Extracted entries
· · · · · · ·

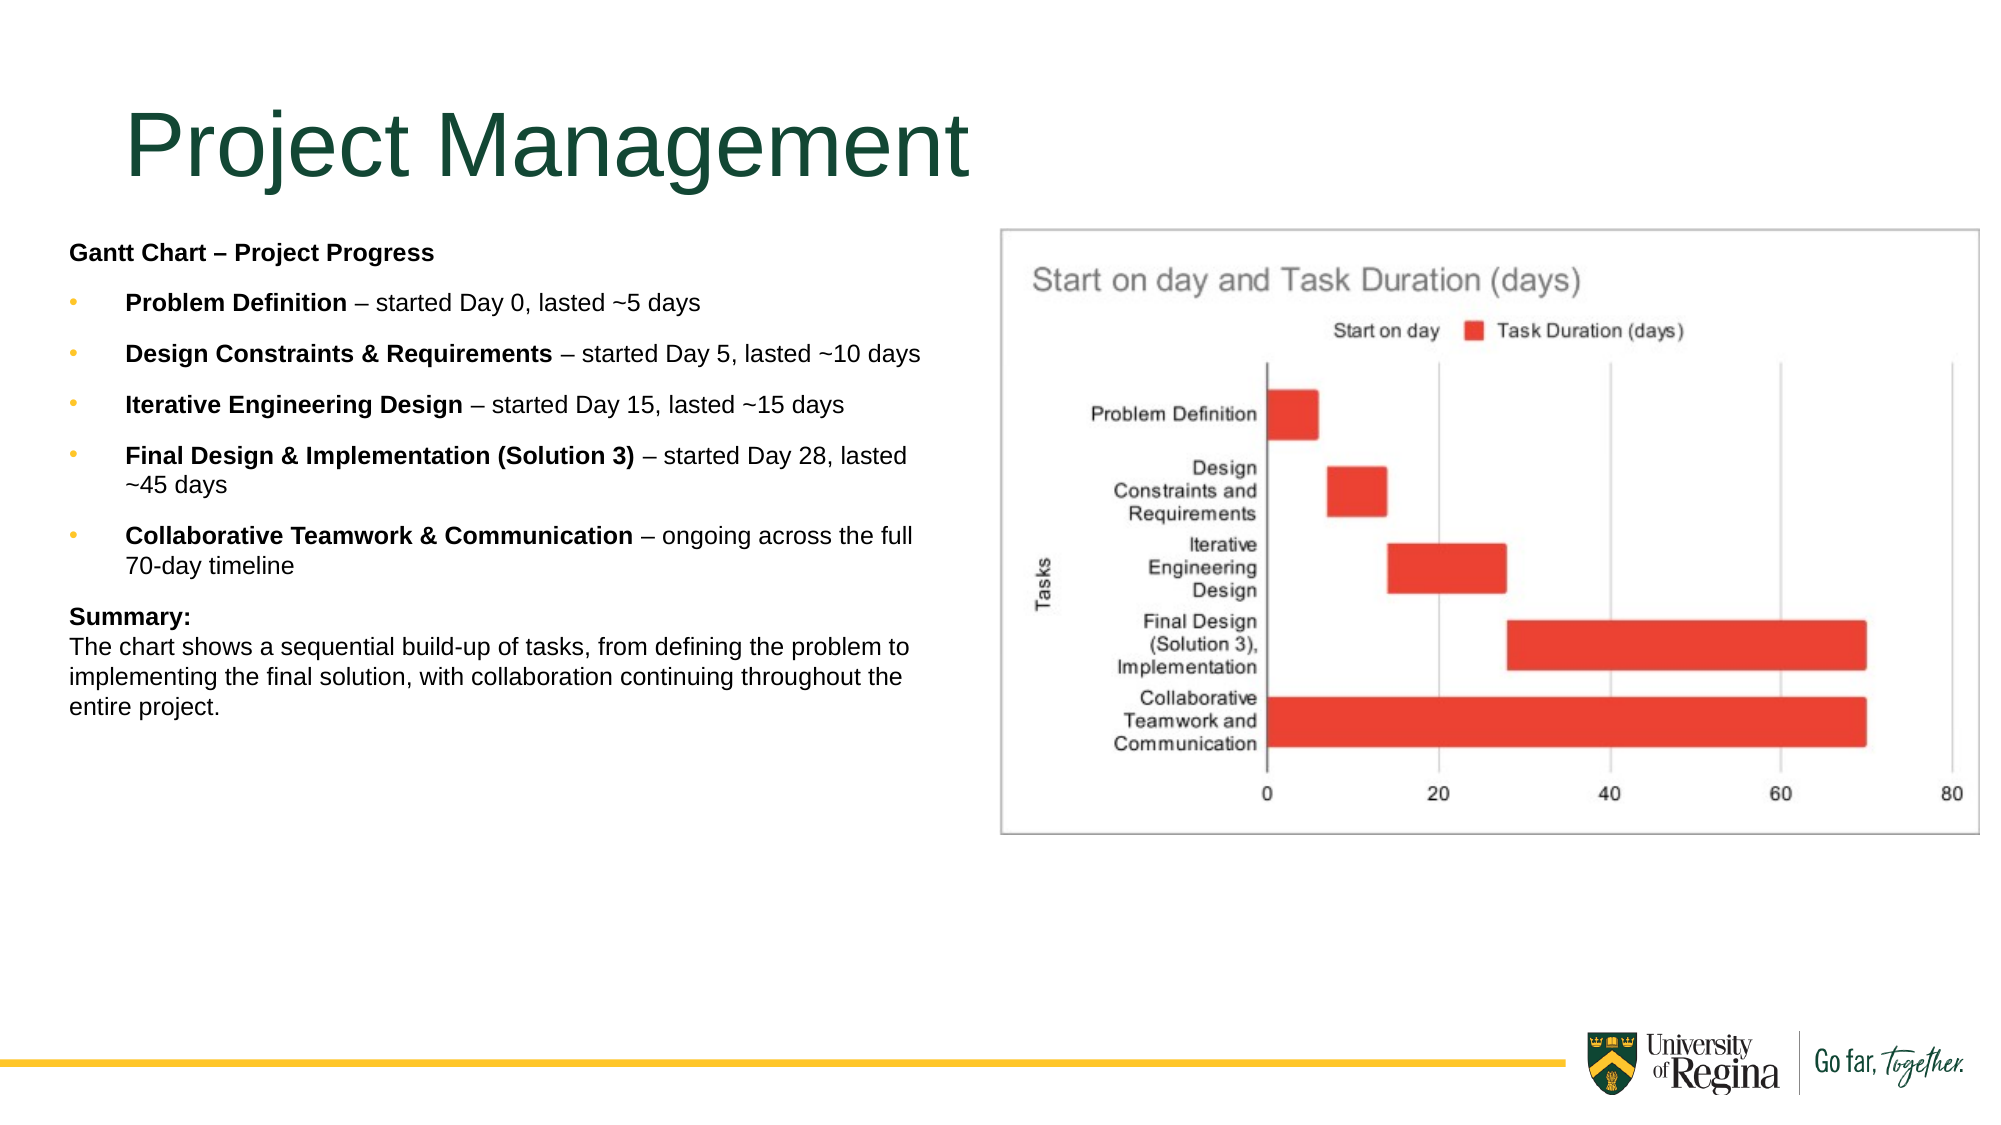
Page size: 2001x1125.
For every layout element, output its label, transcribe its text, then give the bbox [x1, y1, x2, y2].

· · · · · · ·

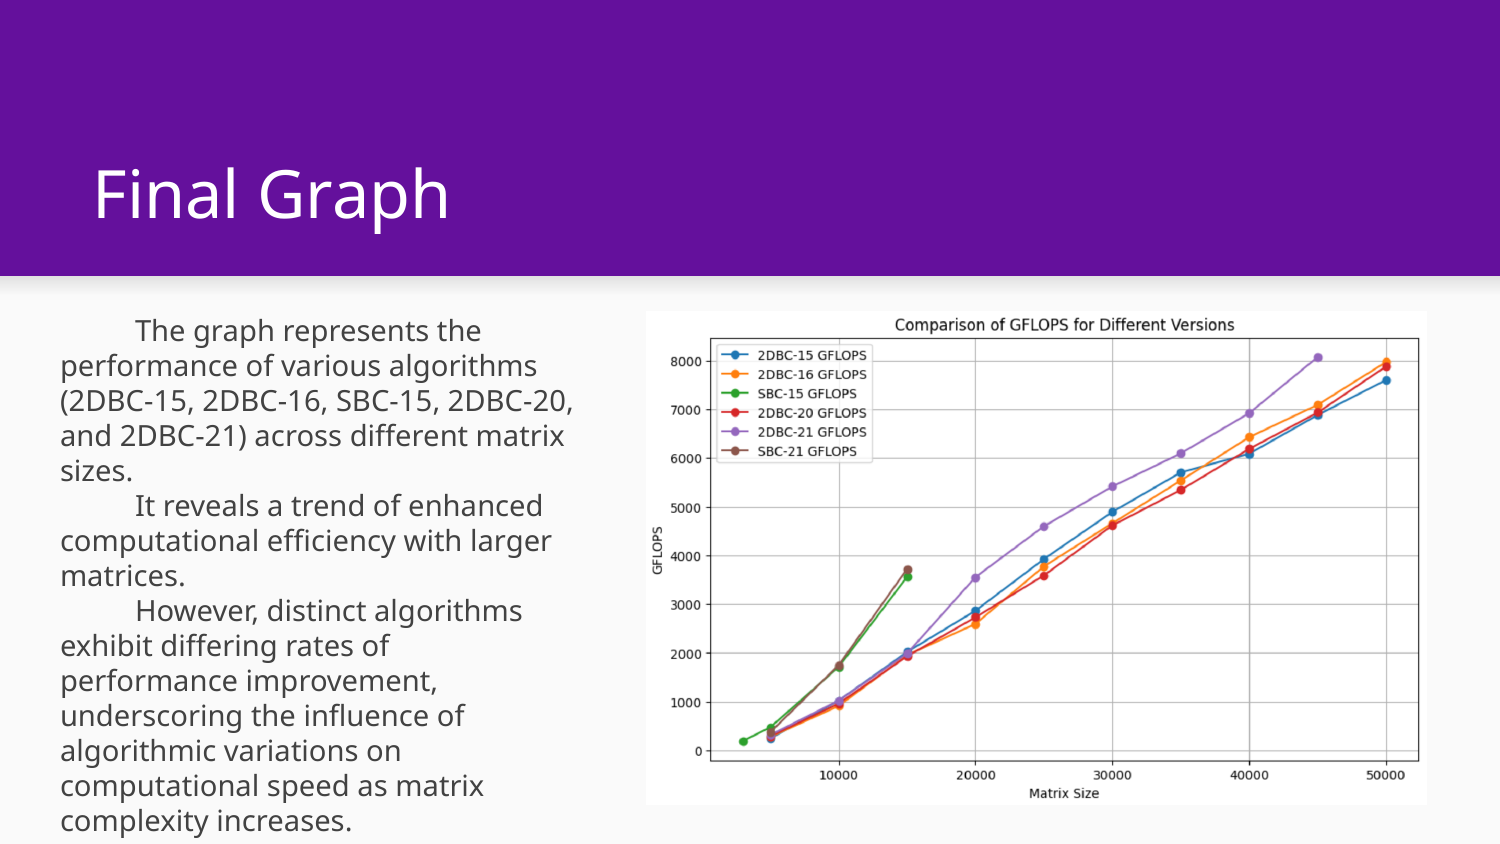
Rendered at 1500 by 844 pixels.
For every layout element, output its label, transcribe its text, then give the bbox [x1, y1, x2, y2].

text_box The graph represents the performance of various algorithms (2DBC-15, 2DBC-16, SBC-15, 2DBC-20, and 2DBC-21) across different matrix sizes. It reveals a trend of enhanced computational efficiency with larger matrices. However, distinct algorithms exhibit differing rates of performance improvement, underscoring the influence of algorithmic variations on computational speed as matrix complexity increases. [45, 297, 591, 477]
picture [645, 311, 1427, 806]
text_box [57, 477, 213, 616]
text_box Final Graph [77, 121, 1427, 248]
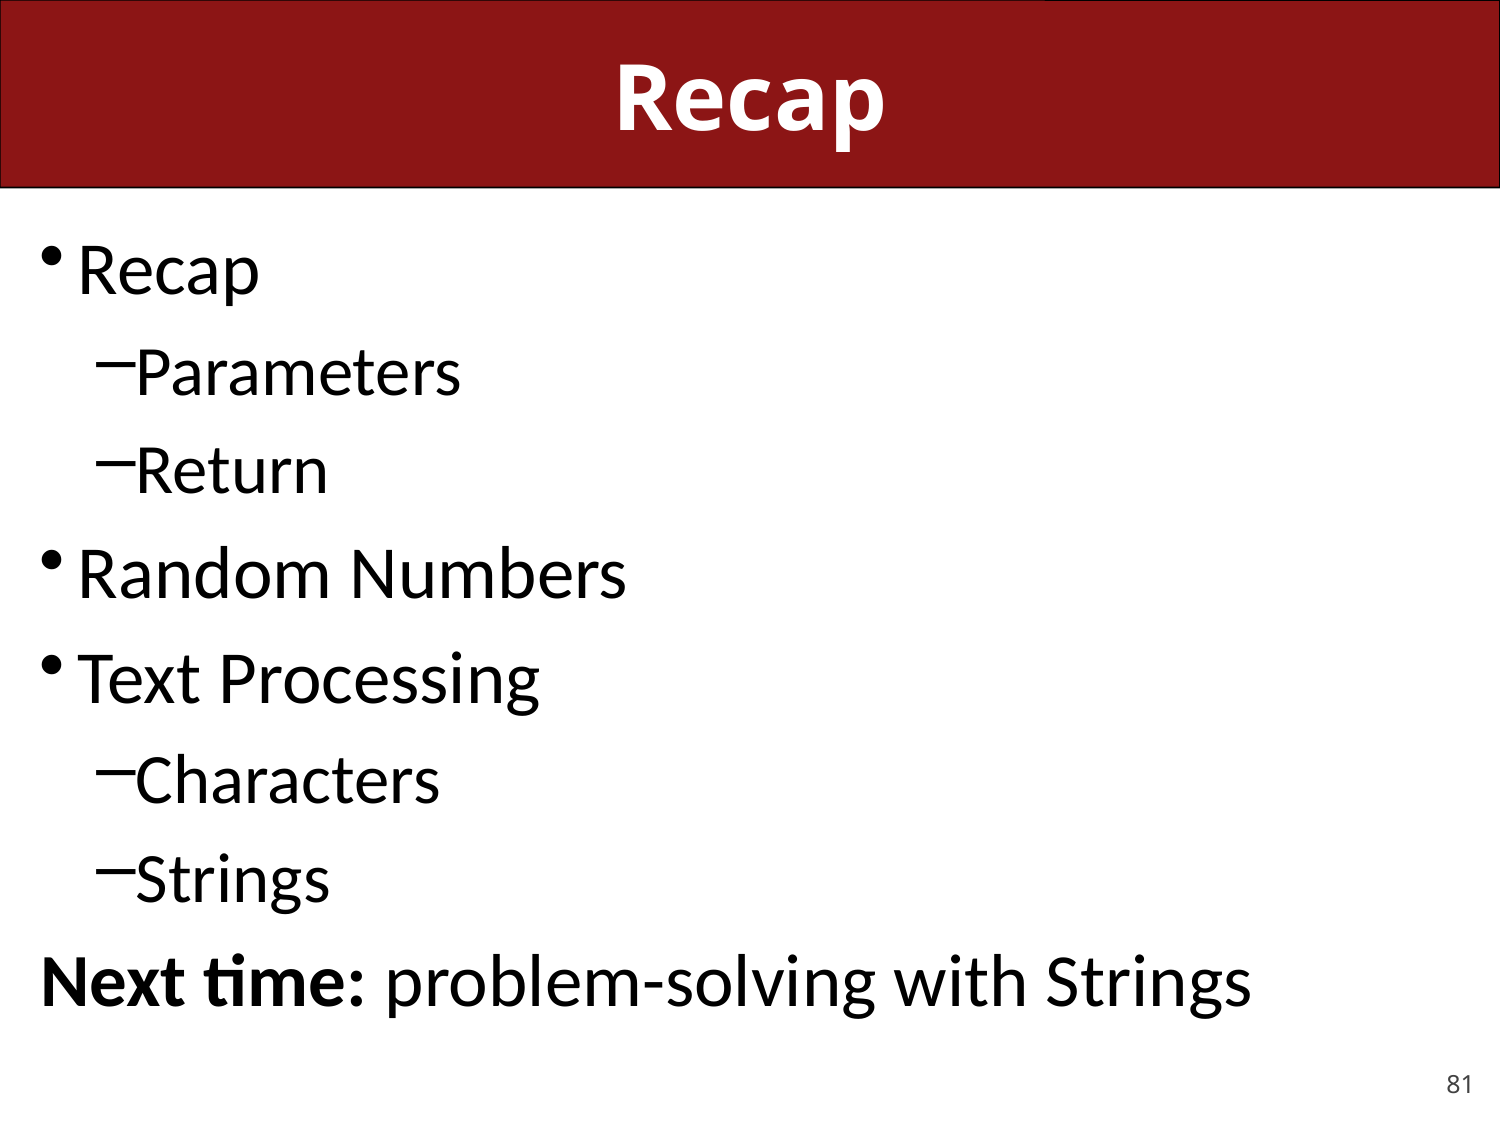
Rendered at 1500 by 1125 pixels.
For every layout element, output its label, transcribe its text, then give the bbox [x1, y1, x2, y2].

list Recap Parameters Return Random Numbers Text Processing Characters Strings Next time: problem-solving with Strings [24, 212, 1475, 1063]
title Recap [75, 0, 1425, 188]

· · · · · · ·

Task goal
Whenever the word "pixels" shows up in a line of the entries, list that line.

Reply to the exercise
Rendered at 1500 by 844 pixels.
Rendered at 1500 by 1125 pixels.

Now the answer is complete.